Blois au temps des Inexplosibles

La Loire n’est pas un fleuve comme les autres. Sauvage, indomptée, elle porte encore les reflets du temps où ses eaux étaient parcourues par des centaines d’embarcations à fond plat, glissant au gré des vents d’ouest ou se laissant entraîner par le courant. Parmi elles, une silhouette étrange et rassurante hante encore les mémoires fluviales : celle des Inexplosibles.
Une marine de Loire
La marine de Loire, à la différence des navigations maritimes ou fluviales plus classiques, a toujours dû composer avec les caprices d’un fleuve non canalisé. Bateaux à fond plat – gabares, fûtreaux, toues, sapines – conçus pour éviter les hauts-fonds et s’échouer sans dommage sur les grèves. Cette navigation, attestée depuis le haut Moyen Âge, devient essentielle à l’économie régionale à partir du XVIe siècle, permettant l’acheminement du vin, du bois, du charbon, du sel ou encore du papier jusqu’à Nantes ou Orléans, puis Paris par voie terrestre.
Le tournant du XIXe siècle : la vapeur sur le fleuve
Avec le XIXe siècle et l’avènement de l’ère industrielle, une rupture technique bouleverse cet équilibre séculaire : la vapeur. Dès les années 1820, les premiers bateaux à vapeur sont expérimentés sur la Loire, notamment autour de Nantes. Ces bateaux, souvent en bois, munis de roues à aubes, suscitent fascination et inquiétude. En 1827, un navire nommé Hercule, de construction nantaise, parcourt la Loire jusqu’à Orléans. Mais deux explosions majeures de chaudières – l’une en 1837 à proximité d’Orléans, l’autre à Tours en 1842 – provoquent des dizaines de morts et soulèvent une immense émotion. La sécurité de ces nouveaux navires est remise en cause, et leur avenir incertain.
Les Inexplosibles : la vapeur rassurante
C’est dans ce climat de défiance que naît une innovation marketing et technique : les Inexplosibles de la Loire. En 1845, sous l’impulsion de l’entrepreneur Jules Dufour, la Compagnie des bateaux à vapeur inexplosibles de la Loire est créée. Le principe : utiliser des chaudières à basse pression (système Coignet), beaucoup moins susceptibles d’exploser que les chaudières classiques à haute pression.

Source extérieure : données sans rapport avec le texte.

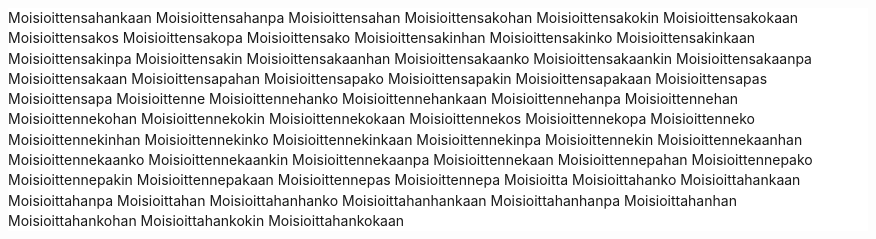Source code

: Moisioittensahankaan
Moisioittensahanpa
Moisioittensahan
Moisioittensakohan
Moisioittensakokin
Moisioittensakokaan
Moisioittensakos
Moisioittensakopa
Moisioittensako
Moisioittensakinhan
Moisioittensakinko
Moisioittensakinkaan
Moisioittensakinpa
Moisioittensakin
Moisioittensakaanhan
Moisioittensakaanko
Moisioittensakaankin
Moisioittensakaanpa
Moisioittensakaan
Moisioittensapahan
Moisioittensapako
Moisioittensapakin
Moisioittensapakaan
Moisioittensapas
Moisioittensapa
Moisioittenne
Moisioittennehanko
Moisioittennehankaan
Moisioittennehanpa
Moisioittennehan
Moisioittennekohan
Moisioittennekokin
Moisioittennekokaan
Moisioittennekos
Moisioittennekopa
Moisioittenneko
Moisioittennekinhan
Moisioittennekinko
Moisioittennekinkaan
Moisioittennekinpa
Moisioittennekin
Moisioittennekaanhan
Moisioittennekaanko
Moisioittennekaankin
Moisioittennekaanpa
Moisioittennekaan
Moisioittennepahan
Moisioittennepako
Moisioittennepakin
Moisioittennepakaan
Moisioittennepas
Moisioittennepa
Moisioitta
Moisioittahanko
Moisioittahankaan
Moisioittahanpa
Moisioittahan
Moisioittahanhanko
Moisioittahanhankaan
Moisioittahanhanpa
Moisioittahanhan
Moisioittahankohan
Moisioittahankokin
Moisioittahankokaan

Le nom même de la compagnie – « Inexplosibles » – est une trouvaille habile, conçue pour rassurer le public traumatisé. Ces bateaux arborent une silhouette sobre, avec leur cheminée fumante et leur nom numéroté : Inexplosible n°5, n°6, jusqu’au célèbre Inexplosible n°8, affectueusement surnommé Denis-Papin, en hommage à l’inventeur blésois de la machine à vapeur.
Ces navires, capables de transporter 200 passagers ou plusieurs tonnes de marchandises, naviguent entre Nantes, Angers, Saumur, Tours, Blois et Orléans, avec des arrêts réguliers dans les ports fluviaux de la vallée.

La fin rapide d’une ère
L’histoire de cette flotte sécurisée aurait pu durer. Mais dès 1846, une autre révolution arrive : le chemin de fer. L’ouverture de la ligne Orléans-Tours, puis celle de Tours-Nantes, offre aux voyageurs et commerçants un mode de transport bien plus rapide, régulier et indépendant des caprices du fleuve.
En quelques années, la Loire commerciale décline brutalement. Les Inexplosibles, malgré leur promesse de sécurité, ne peuvent rivaliser. Dès les années 1860, la plupart des lignes sont abandonnées. Le n°8, dernier survivant, est retiré en 1865.